WHAT TO DO: Return the entries below word for word; no images should appear in the copy.

SUPPLIED ENTRIES:
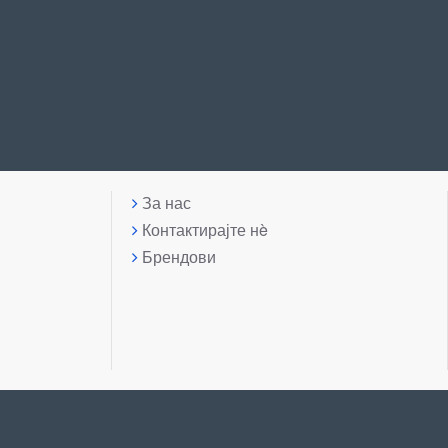
За нас
Контактирајте нè
Брендови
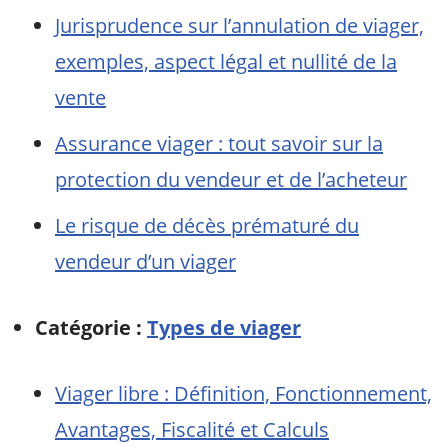
Jurisprudence sur l’annulation de viager,
exemples, aspect légal et nullité de la
vente
Assurance viager : tout savoir sur la
protection du vendeur et de l’acheteur
Le risque de décès prématuré du
vendeur d’un viager
Catégorie :
Types de viager
Viager libre : Définition, Fonctionnement,
Avantages, Fiscalité et Calculs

OUTPUT FOR THIS EXERCISE:
За нас
Контактирајте нè
Брендови
Jurisprudence sur l’annulation de viager,
exemples, aspect légal et nullité de la
vente
Assurance viager : tout savoir sur la
protection du vendeur et de l’acheteur
Le risque de décès prématuré du
vendeur d’un viager
Catégorie :
Types de viager
Viager libre : Définition, Fonctionnement,
Avantages, Fiscalité et Calculs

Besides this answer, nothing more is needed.